1. President Naccache11 said he wished to talk frankly with me regarding the situation created by the Fighting French National Committee communiqué of January 23. It was humiliating to him personally and to the nation.

He had learned that General Catroux before going to London had said “Elections must be held as I wish and the person I select will be President. Naccache opposes my wishes. He is agreeable and disinterested but he will have to retire.”

He was consequently seriously considering resigning before the General’s return. Against this however was the argument that by so doing he would but serve French designs, while by waiting and if necessary resigning as a protest he might best further his country’s aspirations for independence. He hoped that the United States, while not intervening directly in the internal affairs of the country, would make its great voice heard to defend the principle of independence and respect for a nation which had done nothing to merit such humiliation.

He believed it to be his right and duty to announce that elections would be held. Whatever the “preeminent” rights of France, the projected interference was unjustified either by military necessity or the country’s needs. It was clearly designed to assure election of a parliament and a president predisposed to approve a Franco-Lebanese treaty of alliance.

The French contention was that despite the declaration of independence the mandate survives and that they as the representatives of France properly exercise it. He held that de facto it ceased to exist as of the date of independence and that Fighting France should limit its role to watching over Lebanese administration of its own affairs without direct intervention in its constitutional problems.

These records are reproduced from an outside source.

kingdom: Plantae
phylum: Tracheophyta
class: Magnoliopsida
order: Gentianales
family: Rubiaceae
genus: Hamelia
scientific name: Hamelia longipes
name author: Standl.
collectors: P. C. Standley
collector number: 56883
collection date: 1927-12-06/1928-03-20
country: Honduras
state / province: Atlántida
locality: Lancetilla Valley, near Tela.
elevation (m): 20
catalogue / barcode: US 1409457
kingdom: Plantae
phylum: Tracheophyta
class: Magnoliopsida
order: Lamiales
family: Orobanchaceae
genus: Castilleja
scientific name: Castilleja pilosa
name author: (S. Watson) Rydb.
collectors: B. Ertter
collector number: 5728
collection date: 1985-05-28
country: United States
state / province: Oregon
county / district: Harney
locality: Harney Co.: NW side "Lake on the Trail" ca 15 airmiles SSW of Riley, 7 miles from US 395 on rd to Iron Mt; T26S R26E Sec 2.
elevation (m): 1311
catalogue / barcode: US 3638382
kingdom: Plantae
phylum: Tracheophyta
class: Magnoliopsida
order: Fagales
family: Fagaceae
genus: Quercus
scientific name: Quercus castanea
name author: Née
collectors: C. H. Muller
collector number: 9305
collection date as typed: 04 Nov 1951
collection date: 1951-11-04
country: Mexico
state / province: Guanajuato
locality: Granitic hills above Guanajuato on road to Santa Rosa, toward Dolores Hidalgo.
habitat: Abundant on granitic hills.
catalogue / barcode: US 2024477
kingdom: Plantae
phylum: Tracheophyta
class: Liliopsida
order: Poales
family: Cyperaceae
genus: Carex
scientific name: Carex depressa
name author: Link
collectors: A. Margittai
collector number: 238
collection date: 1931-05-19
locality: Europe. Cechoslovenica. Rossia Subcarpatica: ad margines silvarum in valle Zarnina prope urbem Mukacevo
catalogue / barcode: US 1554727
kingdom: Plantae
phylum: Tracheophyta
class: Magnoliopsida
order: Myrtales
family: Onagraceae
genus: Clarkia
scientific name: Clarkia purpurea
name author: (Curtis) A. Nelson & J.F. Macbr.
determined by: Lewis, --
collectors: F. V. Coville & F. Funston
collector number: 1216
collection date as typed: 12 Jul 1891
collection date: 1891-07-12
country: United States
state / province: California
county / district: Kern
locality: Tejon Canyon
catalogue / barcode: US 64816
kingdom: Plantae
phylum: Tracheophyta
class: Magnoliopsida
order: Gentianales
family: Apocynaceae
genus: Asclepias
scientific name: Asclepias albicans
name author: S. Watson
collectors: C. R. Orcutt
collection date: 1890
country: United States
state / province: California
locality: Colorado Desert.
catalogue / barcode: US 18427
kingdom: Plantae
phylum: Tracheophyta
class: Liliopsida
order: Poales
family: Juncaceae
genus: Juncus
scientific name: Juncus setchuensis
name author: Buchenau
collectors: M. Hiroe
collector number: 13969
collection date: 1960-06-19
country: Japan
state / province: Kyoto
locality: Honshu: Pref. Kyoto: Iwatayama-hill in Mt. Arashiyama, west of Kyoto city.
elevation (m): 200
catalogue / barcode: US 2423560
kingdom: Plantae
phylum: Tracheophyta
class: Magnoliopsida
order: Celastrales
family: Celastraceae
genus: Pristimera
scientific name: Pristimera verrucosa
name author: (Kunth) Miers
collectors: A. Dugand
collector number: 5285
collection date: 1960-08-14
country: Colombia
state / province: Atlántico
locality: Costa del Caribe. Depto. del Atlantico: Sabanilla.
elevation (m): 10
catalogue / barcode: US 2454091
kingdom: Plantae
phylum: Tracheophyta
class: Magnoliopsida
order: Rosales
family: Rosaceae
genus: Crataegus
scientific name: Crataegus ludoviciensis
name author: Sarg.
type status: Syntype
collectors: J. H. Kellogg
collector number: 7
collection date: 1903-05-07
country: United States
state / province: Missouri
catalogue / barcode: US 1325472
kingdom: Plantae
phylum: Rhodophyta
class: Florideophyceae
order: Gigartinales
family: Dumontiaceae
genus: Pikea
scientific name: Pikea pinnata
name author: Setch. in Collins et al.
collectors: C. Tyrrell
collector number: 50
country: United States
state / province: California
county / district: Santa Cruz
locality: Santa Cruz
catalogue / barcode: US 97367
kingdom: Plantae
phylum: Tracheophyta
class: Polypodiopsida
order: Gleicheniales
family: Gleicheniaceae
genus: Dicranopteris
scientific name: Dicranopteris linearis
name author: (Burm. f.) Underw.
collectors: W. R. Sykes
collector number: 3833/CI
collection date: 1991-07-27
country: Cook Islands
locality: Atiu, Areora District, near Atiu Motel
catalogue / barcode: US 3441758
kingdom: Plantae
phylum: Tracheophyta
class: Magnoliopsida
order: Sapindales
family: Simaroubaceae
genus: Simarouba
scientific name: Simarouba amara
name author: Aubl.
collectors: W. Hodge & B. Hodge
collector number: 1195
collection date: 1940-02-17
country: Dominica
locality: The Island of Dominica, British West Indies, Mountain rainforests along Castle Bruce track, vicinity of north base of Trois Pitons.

The French argued that non-recognition by most foreign states justified in itself a continuing exercise of the mandatory power; to which he replied that one may not plead the acts of others as justification for avoiding the consequences of one’s own act.

It really should, he concluded, be recognized that Free French policy seemed designed rather to maintain the prestige and overseas patrimony of France than to facilitate achievement of the country’s independence.

Wadsworth
  1. Not printed.
  2. Alfred Naccache, head of the Lebanese Government.